Ülkemiz genelindeki toplumsal yozlaşmanın sözde aydınlarımız
tarafından medeniyet ve ilerleme olarak değerlendirildiği son 25 yıllık bir
zaman dilimini dikkate almazsak Veli Baba ocağına bağlı Sıraç Alevilerinin
(Anşa Bacılılar) Hubyar Sultan a bağlı Sıraç toplulukları içinde geleneklerine
sıkı sıkıya bağlı bir topluluk olduğunu ve Hubyar ocağına bağlı dedelerden
farklı olarak;  Baba, dede, ocak, aile
farkı gözetmeksizin alevi halka karşı topyekün katliamlar ve sinsi asimilasyon
politikaları uygulayan, Kızılbaş kelimesini bir hakaret olarak halka lanse eden
ve türlü iftiralarla Alevileri küçük düşürerek asimilasyonu kolaylaştırmayı
kendisine ilke edinen Osmanlı yönetimi ile hiçbir zaman işbirliği yapmadığını
söyleyebiliriz.

### Veri Listesi
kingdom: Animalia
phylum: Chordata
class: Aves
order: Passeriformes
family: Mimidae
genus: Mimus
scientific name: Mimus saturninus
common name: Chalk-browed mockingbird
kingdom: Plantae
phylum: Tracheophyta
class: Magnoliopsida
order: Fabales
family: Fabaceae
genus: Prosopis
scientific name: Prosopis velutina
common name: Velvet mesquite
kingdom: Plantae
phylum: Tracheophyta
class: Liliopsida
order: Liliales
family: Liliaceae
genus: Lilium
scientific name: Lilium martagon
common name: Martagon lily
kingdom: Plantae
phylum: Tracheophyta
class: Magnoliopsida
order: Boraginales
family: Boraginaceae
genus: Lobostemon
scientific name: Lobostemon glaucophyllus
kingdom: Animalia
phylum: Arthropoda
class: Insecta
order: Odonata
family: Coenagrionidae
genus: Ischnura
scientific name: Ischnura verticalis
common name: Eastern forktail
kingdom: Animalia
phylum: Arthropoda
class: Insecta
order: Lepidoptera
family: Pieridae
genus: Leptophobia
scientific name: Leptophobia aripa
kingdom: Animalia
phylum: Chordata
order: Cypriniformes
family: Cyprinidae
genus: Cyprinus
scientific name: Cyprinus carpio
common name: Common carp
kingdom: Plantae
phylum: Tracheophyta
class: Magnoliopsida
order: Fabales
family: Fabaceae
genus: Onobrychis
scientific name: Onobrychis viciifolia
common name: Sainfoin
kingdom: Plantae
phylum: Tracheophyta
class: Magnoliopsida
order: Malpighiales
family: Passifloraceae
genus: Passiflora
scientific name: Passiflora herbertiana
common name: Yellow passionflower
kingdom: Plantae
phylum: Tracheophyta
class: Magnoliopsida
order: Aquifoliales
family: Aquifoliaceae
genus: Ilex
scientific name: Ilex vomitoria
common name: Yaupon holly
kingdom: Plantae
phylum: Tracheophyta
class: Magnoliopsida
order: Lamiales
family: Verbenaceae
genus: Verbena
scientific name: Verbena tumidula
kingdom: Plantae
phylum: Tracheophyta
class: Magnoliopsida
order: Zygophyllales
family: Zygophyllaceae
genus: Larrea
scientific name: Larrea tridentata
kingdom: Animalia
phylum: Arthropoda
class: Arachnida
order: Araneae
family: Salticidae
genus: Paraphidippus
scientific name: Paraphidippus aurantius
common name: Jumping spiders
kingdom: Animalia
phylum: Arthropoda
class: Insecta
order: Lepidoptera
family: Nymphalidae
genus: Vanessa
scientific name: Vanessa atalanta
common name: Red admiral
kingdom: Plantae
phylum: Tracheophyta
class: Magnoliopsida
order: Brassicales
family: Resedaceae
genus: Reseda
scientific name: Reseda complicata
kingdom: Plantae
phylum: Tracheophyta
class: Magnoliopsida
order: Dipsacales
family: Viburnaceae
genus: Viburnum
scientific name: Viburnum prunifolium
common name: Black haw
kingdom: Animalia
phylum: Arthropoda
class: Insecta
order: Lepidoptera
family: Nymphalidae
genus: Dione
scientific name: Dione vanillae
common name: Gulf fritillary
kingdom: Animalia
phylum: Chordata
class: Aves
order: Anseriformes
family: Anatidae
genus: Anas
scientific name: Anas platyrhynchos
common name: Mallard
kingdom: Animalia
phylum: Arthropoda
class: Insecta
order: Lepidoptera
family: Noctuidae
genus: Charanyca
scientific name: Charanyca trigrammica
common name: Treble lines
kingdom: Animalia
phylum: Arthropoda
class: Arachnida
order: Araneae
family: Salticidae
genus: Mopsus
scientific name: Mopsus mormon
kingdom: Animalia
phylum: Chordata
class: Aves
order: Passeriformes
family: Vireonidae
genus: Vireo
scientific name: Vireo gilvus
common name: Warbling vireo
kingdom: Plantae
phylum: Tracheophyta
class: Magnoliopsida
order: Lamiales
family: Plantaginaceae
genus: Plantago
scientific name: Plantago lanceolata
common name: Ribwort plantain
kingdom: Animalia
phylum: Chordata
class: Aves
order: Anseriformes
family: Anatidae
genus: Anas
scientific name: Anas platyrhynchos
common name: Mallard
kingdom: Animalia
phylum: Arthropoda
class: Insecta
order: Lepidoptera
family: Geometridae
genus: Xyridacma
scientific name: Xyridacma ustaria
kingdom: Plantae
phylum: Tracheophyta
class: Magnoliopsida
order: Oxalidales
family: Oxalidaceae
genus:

### Yazılı Görev
Sıraç Alevileri hakkındaki metnin "Ülkemiz genelindeki toplumsal" ifadesinden "söyleyebiliriz." ifadesine kadar (ikisi de dahil) olan kısmını, "Osmanlı yönetimi" yerine "Osmanlı idaresi" koyarak lütfen yeniden yazın.

### Alıştırmanın Cevabı
Ülkemiz genelindeki toplumsal yozlaşmanın sözde aydınlarımız
tarafından medeniyet ve ilerleme olarak değerlendirildiği son 25 yıllık bir
zaman dilimini dikkate almazsak Veli Baba ocağına bağlı Sıraç Alevilerinin
(Anşa Bacılılar) Hubyar Sultan a bağlı Sıraç toplulukları içinde geleneklerine
sıkı sıkıya bağlı bir topluluk olduğunu ve Hubyar ocağına bağlı dedelerden
farklı olarak;  Baba, dede, ocak, aile
farkı gözetmeksizin alevi halka karşı topyekün katliamlar ve sinsi asimilasyon
politikaları uygulayan, Kızılbaş kelimesini bir hakaret olarak halka lanse eden
ve türlü iftiralarla Alevileri küçük düşürerek asimilasyonu kolaylaştırmayı
kendisine ilke edinen Osmanlı idaresi ile hiçbir zaman işbirliği yapmadığını
söyleyebiliriz.